Here's something to ponder...
It appears that Toshiba will beat Sony to market with HD-DVD, but Sony has the slight advantage in the weight of potential catalog titles. Probably a wash between those factors in the early going. If Toshiba can get Microsoft to put HD-DVD drives in the Xbox 360, it could be a major coup, but if MSFT sticks with current DVD drives, Sony will have a major advantage in market penetration when the PS3 hits in early 2006. Especially if HD-DVD hardware is priced at the $1000 level.
We have already seen (with PS and PS2) that Sony is willing to take a loss on hardware and make it up on software licensing. With the potential revenue stream of Blu-Ray movies, they can potentially take an even bigger loss up front on the PS3 to gain market share for Blu-Ray.
Now here's the punch line: Toshiba is one of the development partners (along with IBM and Sony) for the Cell processor that will be used in the PS3.

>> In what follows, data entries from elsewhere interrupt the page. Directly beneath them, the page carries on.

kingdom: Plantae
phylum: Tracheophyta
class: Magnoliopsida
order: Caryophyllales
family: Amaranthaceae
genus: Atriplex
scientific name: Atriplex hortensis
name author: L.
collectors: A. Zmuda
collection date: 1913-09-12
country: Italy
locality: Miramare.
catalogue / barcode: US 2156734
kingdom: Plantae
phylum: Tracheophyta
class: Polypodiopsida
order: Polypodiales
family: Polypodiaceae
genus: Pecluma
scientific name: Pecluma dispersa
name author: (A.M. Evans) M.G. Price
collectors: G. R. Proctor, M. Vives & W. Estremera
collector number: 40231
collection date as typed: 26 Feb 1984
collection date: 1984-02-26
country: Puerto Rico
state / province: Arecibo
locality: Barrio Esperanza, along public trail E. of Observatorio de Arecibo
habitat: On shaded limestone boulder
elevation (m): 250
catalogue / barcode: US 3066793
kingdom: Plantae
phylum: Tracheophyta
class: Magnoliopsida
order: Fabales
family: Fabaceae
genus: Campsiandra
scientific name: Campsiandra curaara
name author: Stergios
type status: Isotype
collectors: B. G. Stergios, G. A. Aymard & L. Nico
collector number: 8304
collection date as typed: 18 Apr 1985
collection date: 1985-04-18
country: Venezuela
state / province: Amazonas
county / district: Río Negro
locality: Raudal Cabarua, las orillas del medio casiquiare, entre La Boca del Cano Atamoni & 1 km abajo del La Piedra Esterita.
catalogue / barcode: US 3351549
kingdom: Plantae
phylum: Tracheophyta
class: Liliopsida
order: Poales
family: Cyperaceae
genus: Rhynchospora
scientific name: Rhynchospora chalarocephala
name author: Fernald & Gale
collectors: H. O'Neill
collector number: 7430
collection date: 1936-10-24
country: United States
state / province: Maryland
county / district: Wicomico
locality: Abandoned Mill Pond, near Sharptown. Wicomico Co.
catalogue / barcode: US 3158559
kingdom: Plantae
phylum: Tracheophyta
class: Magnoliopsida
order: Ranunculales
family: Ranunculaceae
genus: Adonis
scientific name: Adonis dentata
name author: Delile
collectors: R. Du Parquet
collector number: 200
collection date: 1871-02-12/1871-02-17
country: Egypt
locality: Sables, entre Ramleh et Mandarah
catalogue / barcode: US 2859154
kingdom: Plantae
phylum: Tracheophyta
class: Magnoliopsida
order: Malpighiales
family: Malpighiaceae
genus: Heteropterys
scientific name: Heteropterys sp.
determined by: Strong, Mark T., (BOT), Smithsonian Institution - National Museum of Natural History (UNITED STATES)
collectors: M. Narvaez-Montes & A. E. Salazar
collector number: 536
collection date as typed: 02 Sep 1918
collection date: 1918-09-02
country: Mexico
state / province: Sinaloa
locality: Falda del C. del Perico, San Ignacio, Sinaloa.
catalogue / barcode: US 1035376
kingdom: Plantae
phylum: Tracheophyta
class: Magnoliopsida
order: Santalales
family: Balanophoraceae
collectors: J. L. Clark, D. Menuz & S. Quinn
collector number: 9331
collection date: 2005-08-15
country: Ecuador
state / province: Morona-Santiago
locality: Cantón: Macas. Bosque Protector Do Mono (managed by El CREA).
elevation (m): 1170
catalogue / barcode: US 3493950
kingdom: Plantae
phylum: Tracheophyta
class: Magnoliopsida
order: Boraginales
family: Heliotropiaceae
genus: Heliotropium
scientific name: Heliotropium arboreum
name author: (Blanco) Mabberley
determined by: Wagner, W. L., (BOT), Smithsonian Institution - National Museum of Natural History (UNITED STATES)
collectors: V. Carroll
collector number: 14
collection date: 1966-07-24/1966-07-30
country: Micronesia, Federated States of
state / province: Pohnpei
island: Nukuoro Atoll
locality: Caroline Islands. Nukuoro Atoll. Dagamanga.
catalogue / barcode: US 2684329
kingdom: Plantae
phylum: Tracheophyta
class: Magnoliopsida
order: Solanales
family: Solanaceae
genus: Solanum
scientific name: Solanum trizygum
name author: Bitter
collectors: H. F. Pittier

Is Toshiba putting a nail in its own coffin by helping develop Blu-Ray's not-so-secret weapon? They have already stated that they plan to use the Cell in their own consumer products – HDTVs, certainly, and maybe HD-DVD hardware as well. They certainly stand to gain from the technology whether or not HD-DVD is the eventual winner of the coming format war.
Are they hedging their bets? It would appear so. Looking at the timeline, Blu-Ray was (as Advanced Optical Disc) announced to the industry a few months before HD-DVD. Knowing how long it takes to get a new processor design from drawing board to production, I would guess that the Cell group was working (even if it wasn't publicized) before Sony announced it was developing AOD/Blu-Ray.
Now what would the motivation be for Toshiba to announce a competing HD format after Sony's was public and Tosh was already helping develop the hardware to deliver it.
But more puzzling to me than that is how, on the one hand, Sony and Toshiba have been working together for years on the Cell, but on the other they can't manage to have more than a couple meetings and a lot of harsh words on unifying Blu-Ray and HD-DVD.
Perhaps it's all a big publicity stunt to keep us buying DVD software and hardware. If we knew there was a unified format hitting the market this holiday season, we probably would all stop buying DVDs right about 3 months ago. We have now seen the HD-DVD-supporting studios backing away from the more aggressive release schedules they had originally laid out for the format launch.
Based on all this, here are my predictions:
1) There will be no HD optical disc formats available during the 2005 holiday season.
2) We will see the unification we all are hoping for, but the announcement won't come until sometime between 01-Jan-2006 and the PS3 ship date. The unified format will be Blu-Ray.
3) The initial Xbox 360 release will be based on DVD. Xbox 360 v2 will have a Blu-Ray drive.